Der Rabbi klettert auf eine Bühne, erzählt eine Geschichte, Ivrit, Jiddisch und Englisch, die Worte brechen mit Gewalt aus dem rundlichen Mann heraus, die Gäste gehen herum, reden oder nutzen die Pausen, wenn der Rabbi Atem holt, um zu klatschen, einen neuen Gesang anzustimmen, doch er hebt die Hände: «Warten Sie! Warten Sie! Ich bin noch nicht fertig!» Und ich fühle mich zugehörig, Teil einer Gemeinschaft, Paulines Gemeinschaft – Paulines Vermächtnis, das ich aus den Tiefen der Geschichte, des Schweigens und der Kiste heraufhole. Und finde das Glück in Marielouises Herzen … Mitten in dieser Stadt, die sich Valparaiso nennt … Paradies … Offenes Meer … Woher kommen wir … Wohin gehen wir … Und ich bedaure, wegen Schneewittchen nicht bei den Mädchen in der Küche und im Hof sein zu dürfen. Das endlose Monologisieren der Männer langweilt mich, ich sehne mich nach Küchenklatsch mit Frauen, Spielen mit Kindern – wie auch die Erinnerung an meine Mutter ein Kinderspiel mit Verlangen ist. Auf Marielouises Flucht zu reagieren, sie zu verstehen, heisst wach zu sein für das, was an meinem Leben gut ist, oder vielmehr wach zu sein für das Gute im Leben schlechthin.
«So! Das hat gedauert, ein Chasside halt!» Schneewittchen springt auf und sucht Messer und Gabel, ich helfe ihm, Hühnerkeule, Kartoffeln und Gemüse, der Mann, der mir gegenübersitzt, will wissen, warum ich hier bin. Ich stelle die Gegenfrage. Er wohne in der Westbank und arbeite als Tourist Guide, Polen, Ukraine, Russland, Konzentrationslager und Erschiessungsstätten. Er berichtet von Auschwitz, das erst spät für ganz Europa errichtet worden ist, von Belcec, wohin die meisten Polen und Westukrainer verschleppt worden sind, und von Sobibor im Süden, wo es einen Aufstand gegeben hat. Er zählt Dörfer und die Anzahl der Erschossenen und im Wald Verscharrten auf, kann nicht aufhören, eine Litanei, eine Liturgie. Der Mann, rothaarig und voller Sommersprossen, kneift schliesslich die Augen zusammen und fixiert mich. Er lebe in Samaria, im heiligen Zentrum von Israel, sagt er, die internationale Gemeinschaft bezeichne das Gebiet aber als Westbank oder gar als besetztes Gebiet.
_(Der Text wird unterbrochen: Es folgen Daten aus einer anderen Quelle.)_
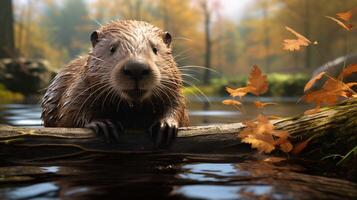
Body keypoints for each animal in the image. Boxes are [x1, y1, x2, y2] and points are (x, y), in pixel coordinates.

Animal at [41, 19, 189, 147]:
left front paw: (165, 126)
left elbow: (178, 104)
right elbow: (70, 110)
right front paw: (104, 124)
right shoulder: (79, 86)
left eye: (155, 49)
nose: (136, 68)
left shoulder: (173, 86)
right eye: (112, 48)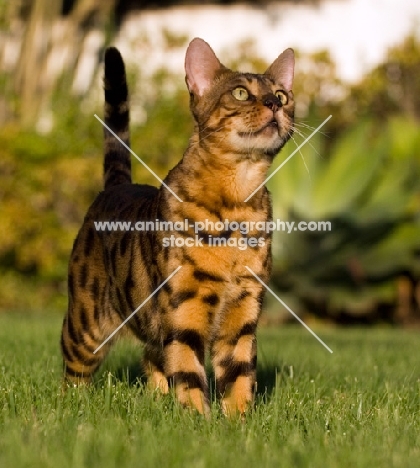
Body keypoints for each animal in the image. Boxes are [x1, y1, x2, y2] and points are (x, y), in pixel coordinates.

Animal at [60, 38, 296, 414]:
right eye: (241, 93)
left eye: (282, 95)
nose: (275, 103)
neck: (237, 200)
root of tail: (116, 186)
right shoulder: (185, 304)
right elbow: (187, 370)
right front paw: (197, 418)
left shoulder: (244, 307)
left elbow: (239, 373)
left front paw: (239, 420)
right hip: (87, 323)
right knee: (74, 370)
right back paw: (73, 407)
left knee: (151, 356)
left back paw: (157, 400)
Er wiederholt angewidert das Wort: WESTBANK! Nun ja, entgegne ich, auf die Perspektive, aus der man die Sache betrachte, komme es an.
Er ist gekränkt und verstummt.
Wodka wird ausgeschenkt. Lea verteilt Fruchtrouladen, ihre Töchter laufen hin und her, tragen auf und ab, in der Küche an der dröhnenden Abwaschmaschine zwei lachende, verschwitzte Frauen: Schabbes Gojim.
Lea umarmt mich: Schabbat Schalom. Und der Rabbi wirft sich auf einen Stuhl, wischt sich mit einem Tuch den Schweiss von der Stirn und entschuldigt sich, weil er seine Geschichten in Ivrit erzählt.
«Never mind», sage ich, und er wendet sich ächzend ab: «All the best.»